Да, мама стала сначала задумываться, побледнела, осунулась и потому казалась еще потеряннее, еще скучнее для тех обоих. Но как она должна была страдать, чувствуя себя постороннею на их вечерах, на их беседах. Она уходила ко мне, схватывала меня на руки, целовала и плакала. И я своим детским сердцем понимала, отчего она плачет. Я маленькими ручонками своими ласкала ее голову и шептала на ухо:
– Не плачь, мама, не плачь, милая… Она ведь скоро уедет.
– Да… Анюта… Она уедет, но увезет от нас с тобой то, что уж не вернется к нам никогда.
Восточная женщина умеет долго и много терпеть.
Мама до конца терпела. Раз только она, проходя по галерее, огибавшей наш дом и висевшей над Курой, случайно заглянула в окно кабинета моего отца, отшатнулась вся бледная, схватилась за перила и долго оставалась так, закрыв глаза и сжав, до боли сжав, свои зубы… Потом она совладала с собой и пошла дальше. Но с этой минуты она уже не поднимала головы… Раз, я помню этот вечер!.. Он врезался в мое сердце, и из него ничто – ни годы, ни даль, ни мое собственное горе – не могло оторвать этого воспоминания…
Дом наш стоял над крутым берегом Куры. Весь он был обвит, точно сетью громадного чудовищного паука, верандами, галереями и балконами. Под нашим балконом, кипя и пенясь, бежала шумная река, и часто лодки, которые я видела издали, подходя к балкону, скрывались под ним и потом уже опять показывались с другой стороны… В этот вечер ее не было, она куда-то уехала. Я была у окна. – Мама и отец встретились на этом балконе.

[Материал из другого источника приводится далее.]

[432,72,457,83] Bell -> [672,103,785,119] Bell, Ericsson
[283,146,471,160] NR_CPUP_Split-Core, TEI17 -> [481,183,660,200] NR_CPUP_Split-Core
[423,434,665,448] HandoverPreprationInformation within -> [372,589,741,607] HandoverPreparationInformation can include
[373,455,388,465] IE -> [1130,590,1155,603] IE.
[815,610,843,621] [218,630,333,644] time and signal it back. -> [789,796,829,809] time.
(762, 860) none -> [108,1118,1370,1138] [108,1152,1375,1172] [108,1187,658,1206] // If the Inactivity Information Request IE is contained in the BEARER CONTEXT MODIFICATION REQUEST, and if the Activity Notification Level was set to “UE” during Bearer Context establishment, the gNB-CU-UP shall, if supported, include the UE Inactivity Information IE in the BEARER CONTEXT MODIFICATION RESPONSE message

– Ты больна? – спросил он ее, но таким тоном, который вовсе не обнаруживал, чтобы он уж очень волновался ее состоянием.
– Нет. – И она все не подымала глаз на него.
– Что же ты ходишь как в воду опущенная?..
– Послушай! – что-то незнакомое почудилось мне в голосе мамы. – Я была твоей служанкою, рабою, собакою твоей. За все, за все это, за то, что я вытерпела… (и она подняла на него глаза; в эти минуты они сияли ярко, неестественно ярко), послушай, за все исполни сейчас один мой каприз, только один, и клянусь, я не буду ни стеснять тебя своим присутствием, ни надоедать тебе своим печальным видом… Ты не заметишь его больше.
– Что же я должен сделать? – улыбнулся отец.
– Обними и поцелуй меня…
– Только?
Он ее обнял. Она вдруг задрожала вся, как-то приникла к нему. Схватила его голову, отвела ее от себя, не отнимая рук, взглянула ему в лицо, поцеловала его, и на одну секунду наступило молчание. Потом она, откинувшись, проговорила: «Береги Анну!» И разом оттолкнув, схватилась за перила балкона.
Я только увидела, как через них перекинулось ее голубое платье. Послышался нечеловеческий крик.
А когда я очнулась, через три недели после этого, у моего изголовья сидел отец.
Той уже не было… Та уехала. Ее жизнь была погублена совсем… У нее оказалось сердце. Она так мучалась и каялась, что на севере, на своей родине, ушла в монастырь, и больше я о ней ничего не слышала. Придя в себя, я посмотрела на отца – он был весь седой… Первый раз во всю свою жизнь этот гордый человек опустил свои глаза, и то перед взглядом ребенка.
Через два месяца он отправился в поход.
Больше я его не видела. Меня скоро отвезли в институт в Петербург. Он мне писал, потом письма прекратились. Я не знала, что это значит, пока меня не позвала к себе начальница. Всегда такая важная, «торжественная», как ее называли у нас, она держала в руках какой-то лист почтовой бумаги и, увидев меня, посадила к себе на колени и приласкала…
– Ты знаешь, что твой папа очень, очень болен! – И она гладила меня по голове. – Но это все равно – ты будешь моей дочкой… Слышишь?